Panduan untuk Mensos Baru Bu Risma dari Filsuf-filsuf Cina

Panduan untuk Mensos Baru Bu Risma dari Filsuf-filsuf Cina

Panduan untuk Mensos Baru Bu Risma dari Filsuf-filsuf Cina

MOJOK.CO Mensos Bu Risma mungkin tahu quote filsuf Cina. Pemimpin adalah perahu, rakyat adalah air. Bisa buat menjalankan, bisa pula menenggelamkan.

Saya mestinya bertemu Bu Tri Rismaharini beberapa bulan lalu untuk menjadi penerjemah beliau saat menemui birokrat Cina yang datang bertamu. Namun pertemuan itu tiba-tiba urung dihelat oleh sebab yang hingga kini saya tak tahu.

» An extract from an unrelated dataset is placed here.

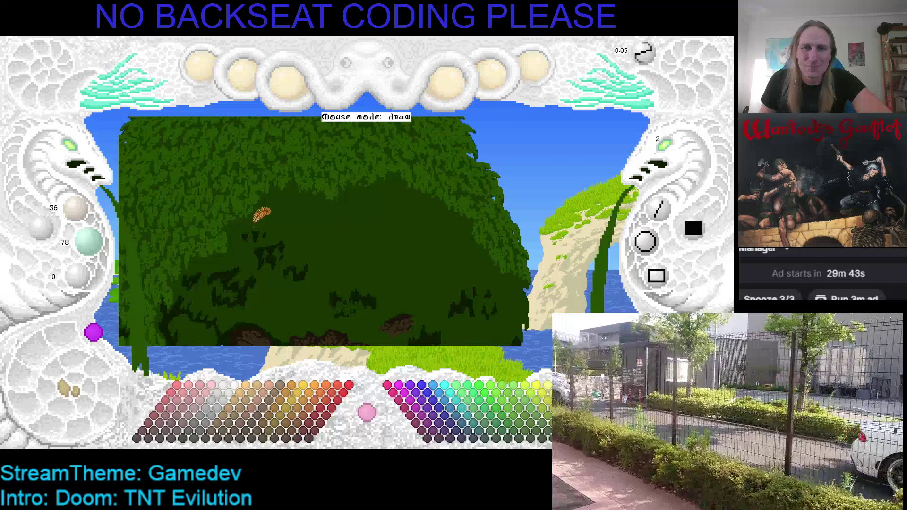
{"action": "scroll", "coordinate": [385, 246], "scroll_direction": "down", "scroll_amount": 1}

“Bu Risma sibuk kampanye, Mas,” kata teman saya yang dosen salah satu perguruan tinggi di Surabaya.

Waktu itu jalanan kota Surabaya yang kami lewati memang cukup ramai dengan iring-iringan pendukung salah satu pasangan calon Wali Kota dan Wakil Wali Kota Surabaya yang di-endors Bu Risma.

Kawan saya ini menengarai batalnya pertemuan dengan tamu dari negeri panda itu adalah karena Bu Risma sedang mengikuti kampanye tersebut.

It’s okay. Mungkin karena itu adalah penghujung aktivitas politik Bu Risma di Surabaya sehingga beliau merasa berkewajiban tampil all out menyiapkan penerusnya. Kendati, saya masih ingat betul Bu Risma pernah bilang dirinya tidaklah pandai berpolitik.

Itu dinyatakannya, doeloe, tatkala makan malam bersama Wali Kota Xiamen, Liu Keqing.

Apa yang dilakukannya di Surabaya selama ini, terang Bu Risma, tak lebih merupakan bentuk tanggung jawabnya sebagai orang yang kebetulan diberi amanah oleh rakyat untuk menjadi pemimpin mereka.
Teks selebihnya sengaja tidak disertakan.